Is the IRA’s ‘Pill Penalty’ Shifting Capital Away from Small Molecule Drug Development?
In the second part of his Pharma Commerce video interview, John Stanford, Incubate’s executive director, points out how uneven Medicare negotiation timelines between small molecules and biologics are influencing R&D and venture funding decisions, according to biotech investors advocating for legislative changes.
In a recent discussion, John Stanford, executive director at Incubate, reacted to the Centers for Medicare & Medicaid Services’ (CMS) decision to expand Medicare drug price negotiations to include Part B medicines for the first time. The third round of selected drugs broadens the scope of the Inflation Reduction Act (IRA)’s pricing provisions beyond Part D retail prescriptions to physician-administered therapies, such as infused drugs typically reimbursed under Part B.
According to Stanford, the expansion represents a significant shift because it introduces new stakeholders—particularly physicians—into the policy’s financial impact. Part B drugs are commonly administered in clinical settings, where providers purchase and are reimbursed for medications under a bundled payment structure. He suggested that reimbursement changes tied to negotiated prices could create financial pressure for physician practices, although the precise operational effects remain unclear.

- [DATA SHOWN]
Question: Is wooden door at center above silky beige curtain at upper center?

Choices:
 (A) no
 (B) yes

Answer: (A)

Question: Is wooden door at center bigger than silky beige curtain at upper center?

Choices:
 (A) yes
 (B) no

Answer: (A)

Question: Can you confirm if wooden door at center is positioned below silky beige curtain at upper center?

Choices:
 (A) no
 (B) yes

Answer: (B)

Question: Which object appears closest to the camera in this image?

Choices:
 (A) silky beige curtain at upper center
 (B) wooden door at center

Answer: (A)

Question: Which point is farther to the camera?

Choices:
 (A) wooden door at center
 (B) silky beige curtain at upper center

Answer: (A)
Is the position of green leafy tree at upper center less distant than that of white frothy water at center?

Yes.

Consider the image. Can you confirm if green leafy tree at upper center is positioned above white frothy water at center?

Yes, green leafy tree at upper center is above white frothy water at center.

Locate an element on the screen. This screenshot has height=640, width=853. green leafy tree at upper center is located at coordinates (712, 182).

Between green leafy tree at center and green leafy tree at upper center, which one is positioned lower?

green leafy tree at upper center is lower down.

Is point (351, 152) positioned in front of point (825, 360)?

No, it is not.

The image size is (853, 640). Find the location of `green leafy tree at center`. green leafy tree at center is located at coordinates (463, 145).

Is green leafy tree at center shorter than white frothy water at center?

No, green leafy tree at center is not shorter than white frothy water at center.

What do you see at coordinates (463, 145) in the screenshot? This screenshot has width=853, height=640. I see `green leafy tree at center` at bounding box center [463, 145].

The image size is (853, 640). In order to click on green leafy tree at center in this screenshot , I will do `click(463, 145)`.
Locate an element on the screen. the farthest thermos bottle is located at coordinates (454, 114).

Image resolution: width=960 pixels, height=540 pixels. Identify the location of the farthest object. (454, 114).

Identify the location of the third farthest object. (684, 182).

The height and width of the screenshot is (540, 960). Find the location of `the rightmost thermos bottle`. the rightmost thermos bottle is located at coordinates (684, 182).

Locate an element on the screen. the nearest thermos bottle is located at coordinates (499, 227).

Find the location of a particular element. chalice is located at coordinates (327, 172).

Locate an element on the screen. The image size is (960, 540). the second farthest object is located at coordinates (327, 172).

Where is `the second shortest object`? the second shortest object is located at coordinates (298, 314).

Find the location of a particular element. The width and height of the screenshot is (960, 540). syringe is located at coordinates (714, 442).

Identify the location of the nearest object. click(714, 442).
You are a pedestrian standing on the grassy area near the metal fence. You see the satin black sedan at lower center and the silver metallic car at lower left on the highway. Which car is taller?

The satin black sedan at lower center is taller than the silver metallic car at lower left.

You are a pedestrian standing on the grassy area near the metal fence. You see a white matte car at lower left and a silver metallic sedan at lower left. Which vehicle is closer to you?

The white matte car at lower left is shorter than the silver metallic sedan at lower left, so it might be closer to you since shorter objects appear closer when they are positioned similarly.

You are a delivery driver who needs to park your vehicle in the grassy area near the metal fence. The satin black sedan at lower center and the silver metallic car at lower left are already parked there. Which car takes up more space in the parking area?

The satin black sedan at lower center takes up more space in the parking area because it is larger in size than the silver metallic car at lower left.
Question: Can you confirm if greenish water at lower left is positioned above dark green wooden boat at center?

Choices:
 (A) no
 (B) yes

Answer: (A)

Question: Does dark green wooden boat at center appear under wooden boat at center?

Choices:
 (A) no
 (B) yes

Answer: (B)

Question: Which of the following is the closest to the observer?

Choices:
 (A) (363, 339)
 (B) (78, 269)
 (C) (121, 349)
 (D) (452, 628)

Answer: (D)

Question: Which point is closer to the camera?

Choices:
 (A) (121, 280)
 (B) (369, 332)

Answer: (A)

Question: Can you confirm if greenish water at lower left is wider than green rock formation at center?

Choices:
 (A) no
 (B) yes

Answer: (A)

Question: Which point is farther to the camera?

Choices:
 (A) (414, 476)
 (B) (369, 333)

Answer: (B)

- [TASKS]
(1) List every abbreviation that appears in the article on Medicare drug price negotiation.
(2) Continue the article on Medicare drug price negotiation, picking up after its final paragraph.

- [ANSWERS FOR THE EXERCISE]
(1) IRA, R&D, CMS

(2)
The second major concern raised relates to what Stanford described as structural disincentives for small-molecule drug development, often referred to by critics as the “pill penalty.” Under current law, small-molecule drugs become eligible for price negotiation sooner than biologics. Stanford argued that several drugs included in the latest selection round would not have qualified if the eligibility timelines were aligned.
Citing a recent survey conducted by Incubate, who represents the patient, corporate, and investment communities, he stated that 80% of investors report decreased interest in funding small-molecule development due to the policy framework. Stanfrod also contended that this dynamic may dampen capital allocation toward certain therapeutic modalities and could have broader implications for Us competitiveness in biopharmaceutical innovation.
While supporters of Medicare negotiation cite cost savings for beneficiaries and the federal government, critics argue the policy may influence research and development priorities. The long-term effects on provider economics, drug pipelines, and global competitiveness remain areas of active debate as implementation progresses.
Stanford also comments on the potential policy adjustment that could balance cost containment goals with continued life sciences innovation and investor confidence, and much more.
A transcript of his conversation with PC can be found below.
PC: You’ve said the IRA’s pill penalty creates uneven timelines for small molecules versus biologics. What effects does it have on research and investment decisions?
Stanford: The pill penalty has become one of our real crusades at Incubate, because it's impacting investment so much. Right now, small-molecule drugs—or pills—are only getting nine years post-FDA approval before becoming eligible for price controls. Biologic drugs, meanwhile, receive 13 years of exemption before being eligible for these price controls.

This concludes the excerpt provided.